Mathematical programming approaches to three fundamental problems will be described: feature selection, clustering and robust representation. The feature selection problem considered is that of discriminating between two sets while recognizing irrelevant and redundant features and suppressing them. This creates a lean model that often generalizes better to new unseen data. Computational results on real data confirm improved generalization of leaner models. Clustering is exemplified by the unsupervised leaning of patterns and clusters that may exist in a given database and is a useful tool for knowledge discovery in databases (KDD). A mathematical programming formulation of this problem is proposed that is theoretically justifiable and computationally implementable in a finite number of steps. A resulting k-Median Algorithm is utilized to discover very useful survival curves for breast cancer patients from a medical database. Robust representation is concerned with minimizing trained model degradation when applied to new problems. A novel approach is proposed that purposely tolerates a small error in the training process in order to avoid overfitting data that may contain errors. Examples of applications of these concepts are given.

### A Simple Constraint-Based Algorithm for Efficiently Mining Observational Databases for Causal Relationships

Gregory F. Cooper

Abstract:

This paper presents a simple, efficient computer-based method for discovering causal relationships from databases that contain observational data. Observational data is passively observed, as contrasted with experimental data. Most of the databases available for data mining are observational. There is a great potential for mining such databases to discover causal relationships. We illustrate how observational data can constrain the causal relationships among measured variables, sometimes to the point that we can conclude that one variable is causing another variable. The presentation here is based on a constraint-based approach to causal discovery. A primary purpose of this paper is to present the constraint-based causal discovery method in the simplest possible fashion in order to (1) readily convey the basic ideas that underlie more complex constraint-based causal discovery techniques, and (2) permit interested readers to rapidly program and apply the method to their own databases, as a start toward using more elaborate causal discovery algorithms.
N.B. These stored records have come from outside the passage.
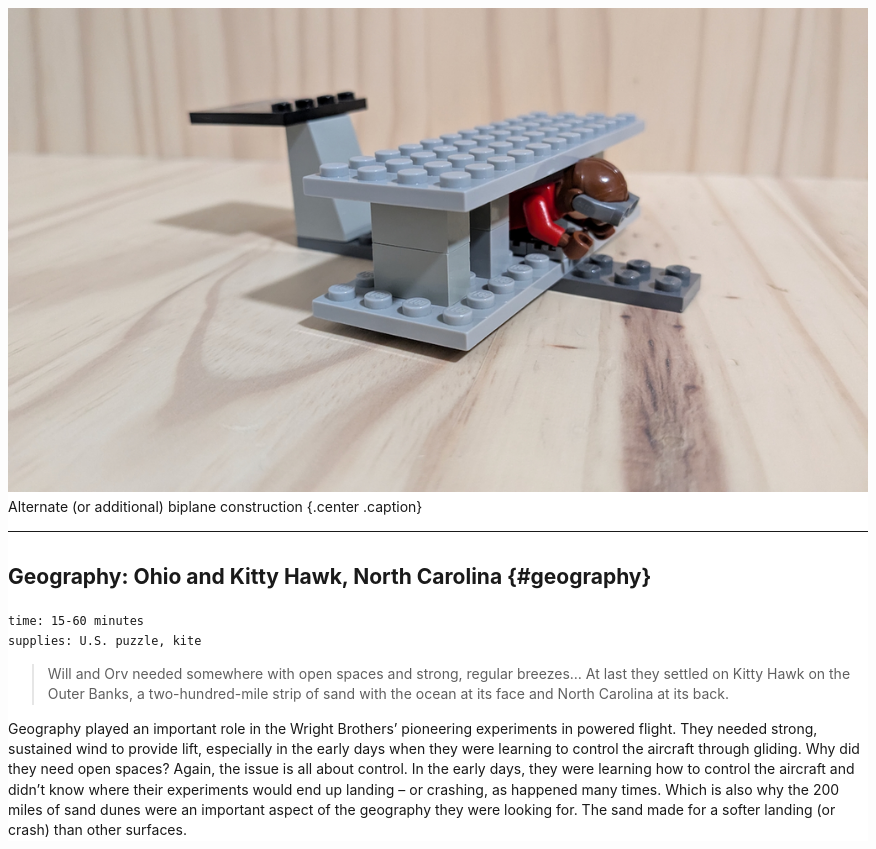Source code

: [craft1]: https://www.pinkstripeysocks.com/2014/10/toilet-roll-biplane-airplane-craft.html?m=1
[craft2]: https://www.adventuresci.org/diy-science/posts/popsicle-stick-biplane/

![Lego Biplane](legobiplane.jpeg)<br>
Alternate (or additional) biplane construction
{.center .caption}

---

## Geography: Ohio and Kitty Hawk, North Carolina {#geography}

```metadata
time: 15-60 minutes
supplies: U.S. puzzle, kite
```

> Will and Orv needed somewhere with open spaces and strong, regular
> breezes…  At last they settled on Kitty Hawk on the Outer Banks, a
> two-hundred-mile strip of sand with the ocean at its face and North
> Carolina at its back.


Geography played an important role in the Wright Brothers’ pioneering
experiments in powered flight. They needed strong, sustained wind to
provide lift, especially in the early days when they were learning to
control the aircraft through gliding. Why did they need open spaces?
Again, the issue is all about control. In the early days, they were
learning how to control the aircraft and didn’t know where their
experiments would end up landing – or crashing, as happened many
times. Which is also why the 200 miles of sand dunes were an important
aspect of the geography they were looking for. The sand made for a
softer landing (or crash) than other surfaces.


[song1]: https://www.youtube.com/watch?v=JP3whmQ_OZc
[song2]: https://www.youtube.com/watch?v=8WaC6mMnsPI
[geo1]: https://www.nps.gov/media/video/view.htm?id=A8B1C581-CC10-5544-3256AF132BF00D26
[geo2]: https://www.amtrak.com/content/dam/projects/dotcom/english/public/documents/Maps/Amtrak-System-Map-020923.pdf
[geo3]: https://www.wrightroute.org/travel
[pantry]: https://ediblepantry.com/2018/12/16/wrightbrotherspantry/
[recipe]: https://littlesunnykitchen.com/lemon-muffins/
[dynamic]: https://tinasdynamichomeschoolplus.com/wind-energy-activities/
[anemom1]: https://littlebinsforlittlehands.com/diy-anemometer/
[anemom2]: https://www.sciencebuddies.org/teacher-resources/lesson-plans/make-anemometer-measure-wind-speed
[anemom3]: https://hessunacademy.com/diy-anemometer/
[helicopter]: https://www.youtube.com/watch?v=DiJIvoHvGk4
[propeller]: https://www.amazon.com/You-Make-10-Pack-Propeller-Helicopters/dp/B06X3Q8C24
[tunnel]: https://littlebinsforlittlehands.com/diy-windtunnel/
[nasa]: https://www.grc.nasa.gov/www/k-12/airplane/shortt.html
[wright]: https://www.grc.nasa.gov/www/k-12/airplane/wrights/tunnel.html
[birds]: https://www.youtube.com/watch?v=Wi6MLZFcv4w
[buzzards]: https://www.youtube.com/watch?v=cw-IGYyae6c
[foldfly]: https://www.foldnfly.com/#/1-1-1-1-1-1-1-1-2
[world]: https://www.redbull.com/int-en/recap-videos/red-bull-paper-wings-world-final-2022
## Brief Application Summaries

### Visual Data Mining: Recognizing Telephone Calling Fraud

Kenneth C. Cox, Stephen G. Eick, Graham J. Wills, and Ronald J. Brachman

Abstract:

Human pattern recognition skills are remarkable and in many situations far exceed the ability of automated mining algorithms. By building domain-specific interfaces that present information visually, we can combine human detection with machines far greater computational capacity. We illustrate our ideas by describing a suite of visual interfaces we built for telephone fraud detection.